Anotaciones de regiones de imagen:
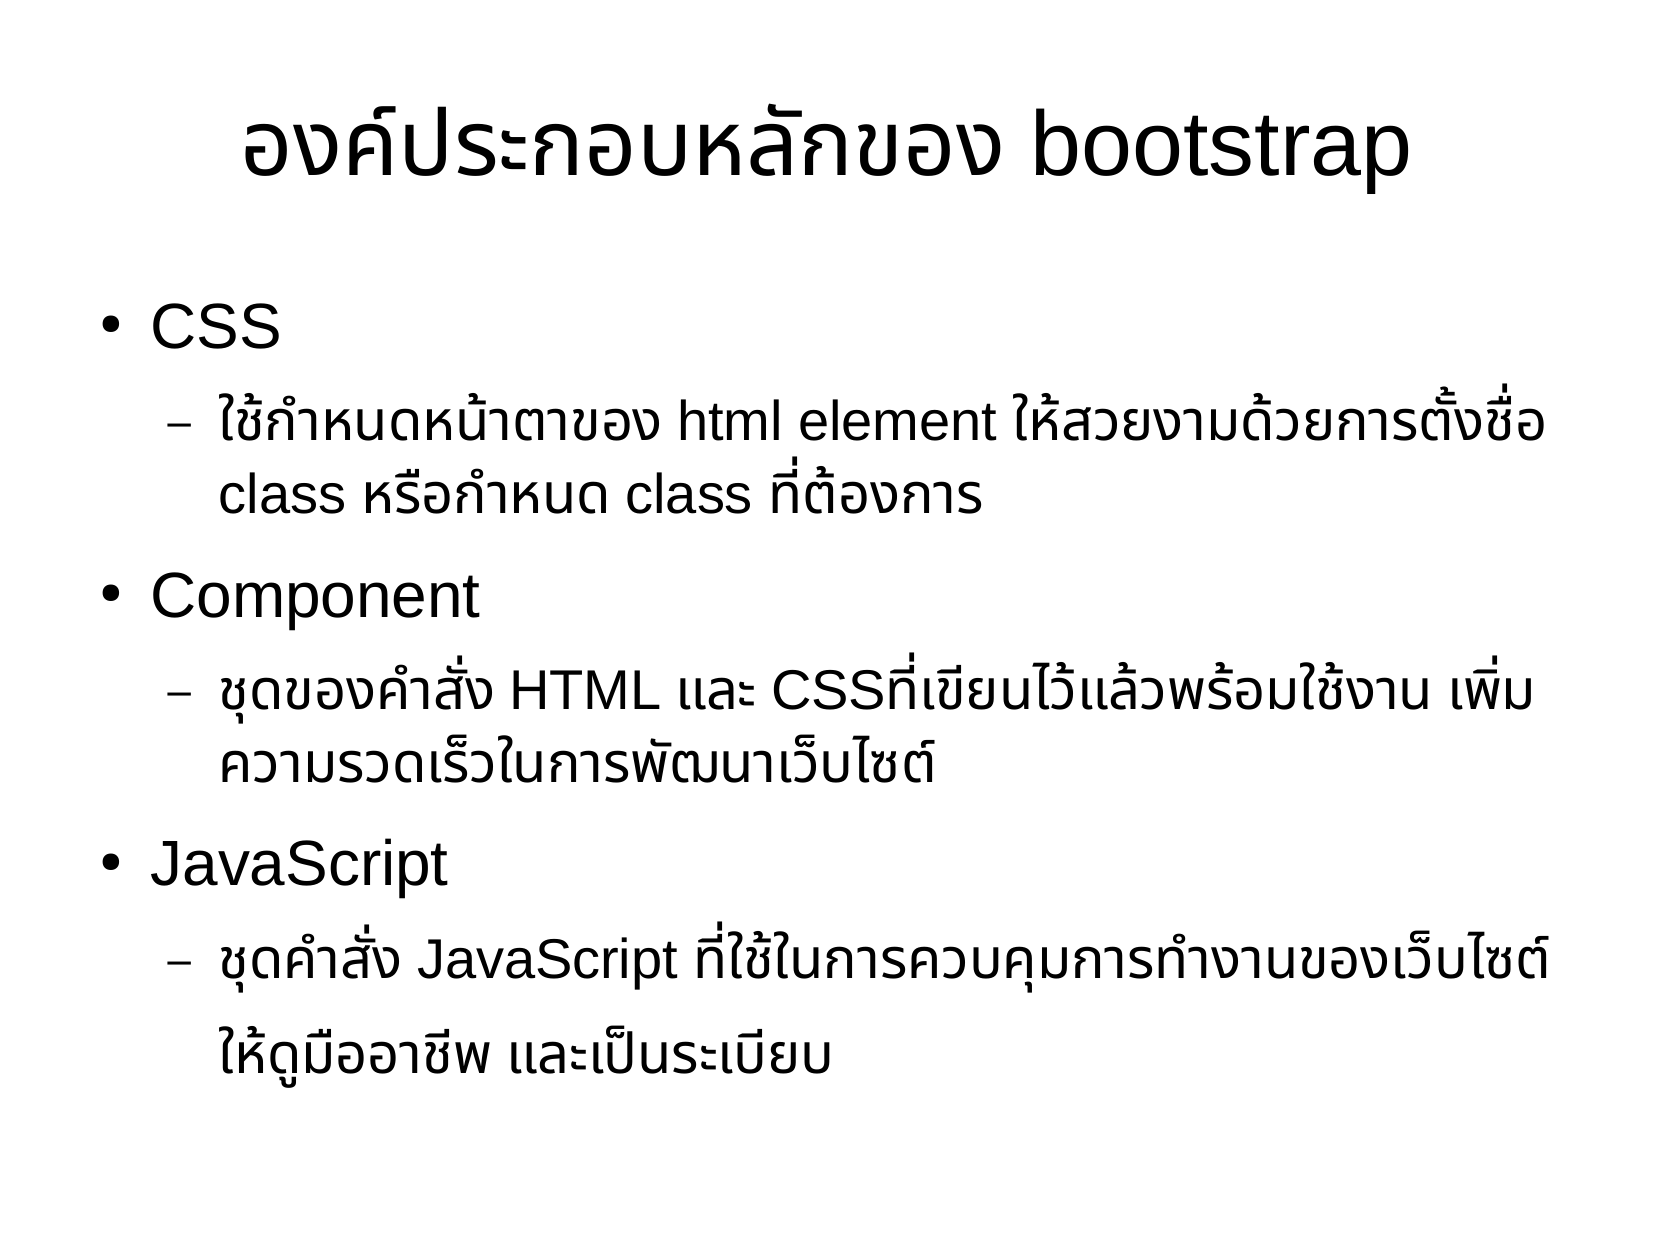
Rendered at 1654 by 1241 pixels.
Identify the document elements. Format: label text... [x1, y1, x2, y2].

list CSS ใช้กำหนดหน้าตาของ html element ให้สวยงามด้วยการตั้งชื่อ class หรือกำหนด class ที่ต้องการ Component ชุดของคำสั่ง HTML และ CSSที่เขียนไว้แล้วพร้อมใช้งาน เพิ่มความรวดเร็วในการพัฒนาเว็บไซต์ JavaScript ชุดคำสั่ง JavaScript ที่ใช้ในการควบคุมการทำงานของเว็บไซต์ ให้ดูมืออาชีพ และเป็นระเบียบ [82, 290, 1571, 1111]
title องค์ประกอบหลักของ bootstrap [82, 49, 1571, 257]
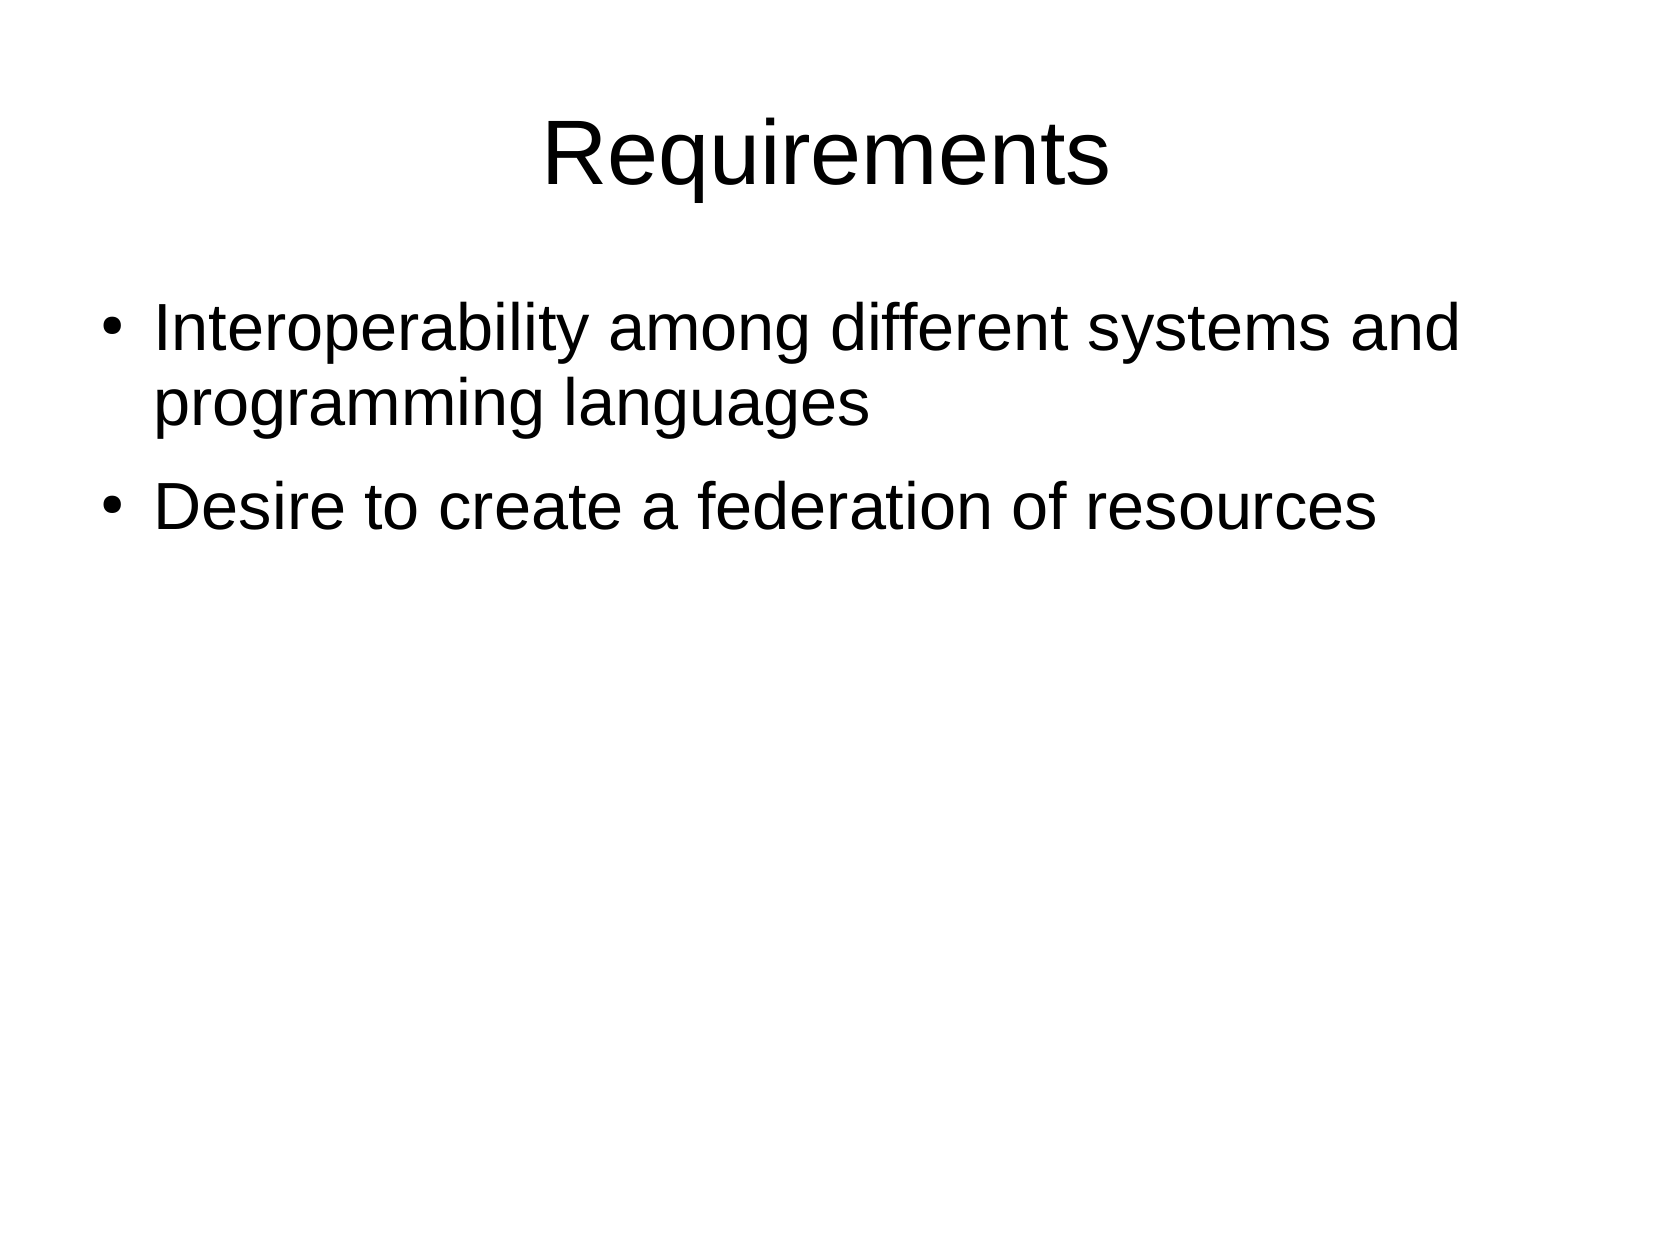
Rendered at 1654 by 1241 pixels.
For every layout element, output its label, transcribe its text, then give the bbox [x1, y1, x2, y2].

title Requirements [82, 49, 1571, 257]
list Interoperability among different systems and programming languages Desire to create a federation of resources [82, 290, 1571, 1109]
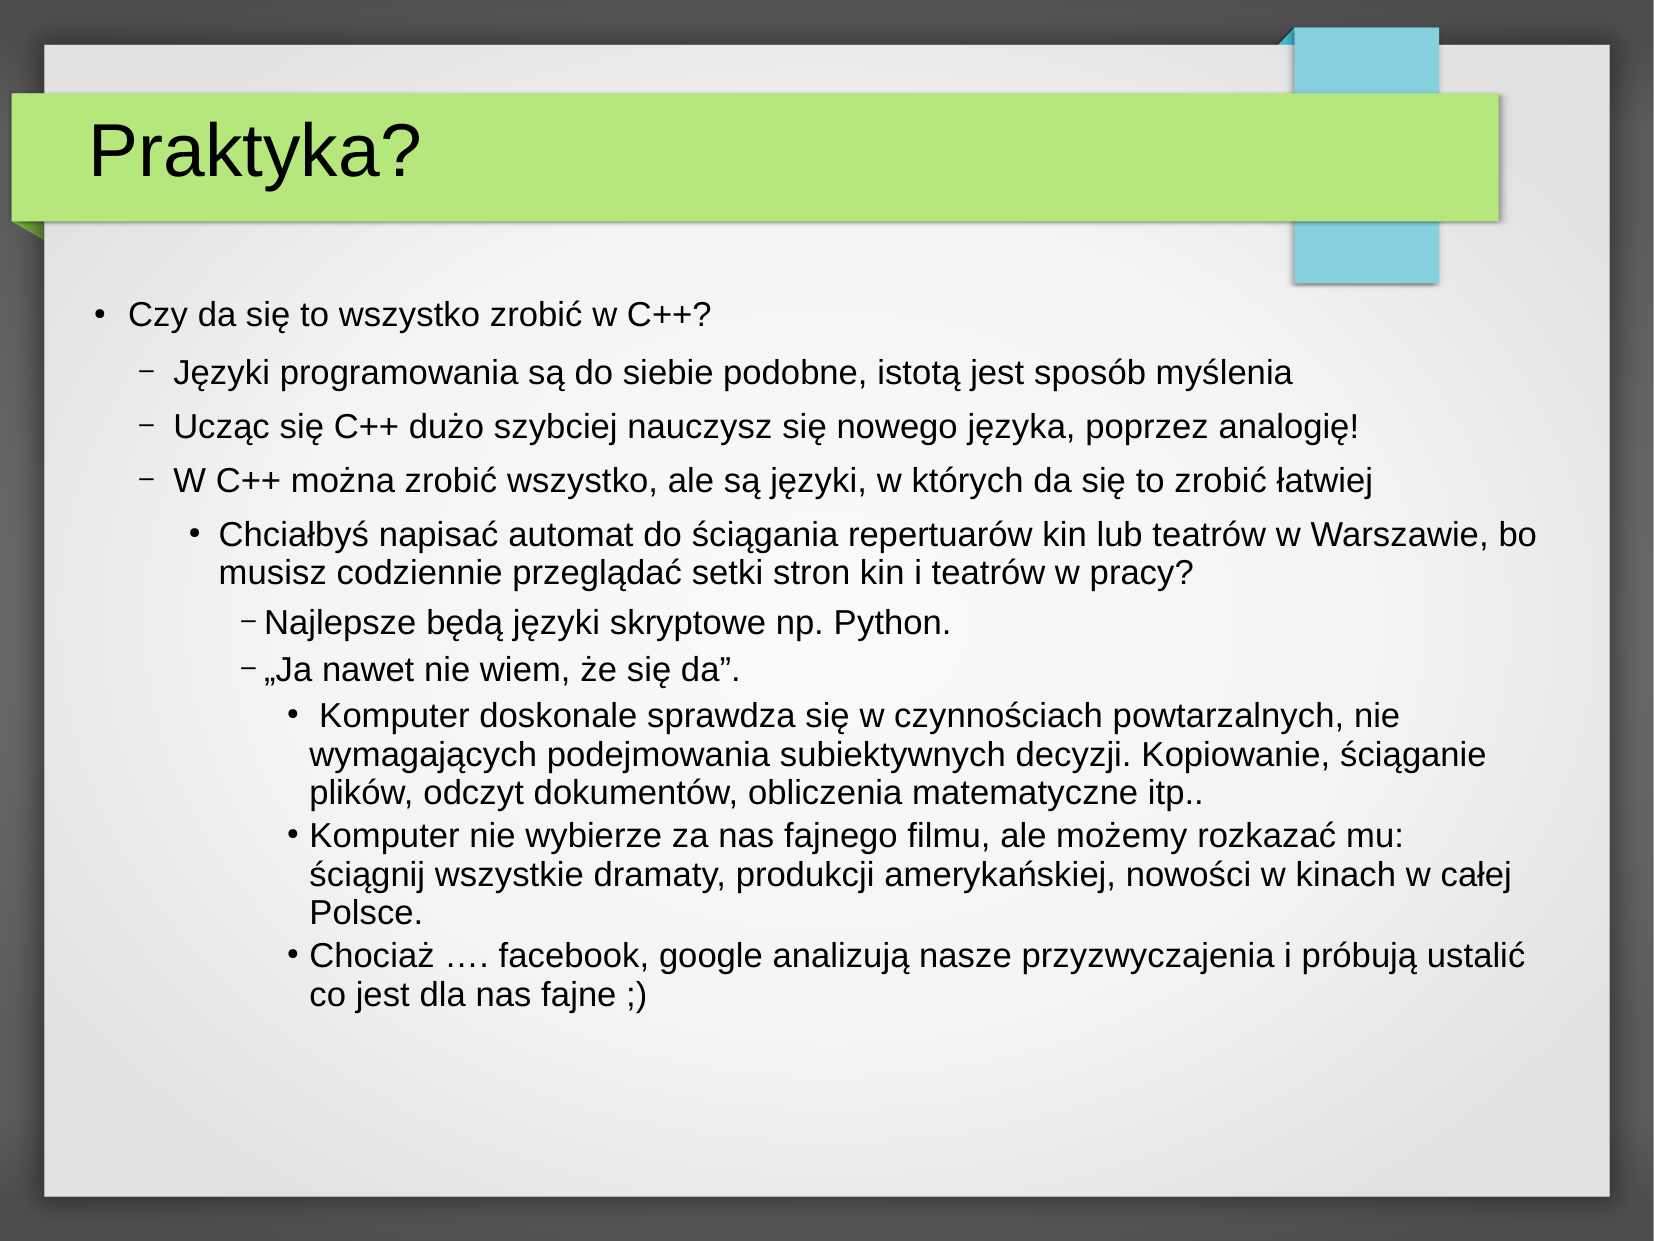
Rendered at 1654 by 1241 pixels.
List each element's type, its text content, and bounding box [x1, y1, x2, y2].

list Czy da się to wszystko zrobić w C++? Języki programowania są do siebie podobne, istotą jest sposób myślenia Ucząc się C++ dużo szybciej nauczysz się nowego języka, poprzez analogię! W C++ można zrobić wszystko, ale są języki, w których da się to zrobić łatwiej Chciałbyś napisać automat do ściągania repertuarów kin lub teatrów w Warszawie, bo musisz codziennie przeglądać setki stron kin i teatrów w pracy? Najlepsze będą języki skryptowe np. Python. „Ja nawet nie wiem, że się da”. Komputer doskonale sprawdza się w czynnościach powtarzalnych, nie wymagających podejmowania subiektywnych decyzji. Kopiowanie, ściąganie plików, odczyt dokumentów, obliczenia matematyczne itp.. Komputer nie wybierze za nas fajnego filmu, ale możemy rozkazać mu: ściągnij wszystkie dramaty, produkcji amerykańskiej, nowości w kinach w całej Polsce. Chociaż …. facebook, google analizują nasze przyzwyczajenia i próbują ustalić co jest dla nas fajne ;) [82, 295, 1571, 1015]
title Praktyka? [88, 94, 1264, 207]
picture [0, 0, 1654, 1241]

Consigna: Recopila todas las líneas de los ítems en las que aparece la cadena "label". Distingue entre mayúsculas y minúsculas.

Respuesta del ejercicio:
Identify the document elements. Format: label text... [x1, y1, x2, y2].
For every layout element, output its label, transcribe its text, then give the bbox [x1, y1, x2, y2].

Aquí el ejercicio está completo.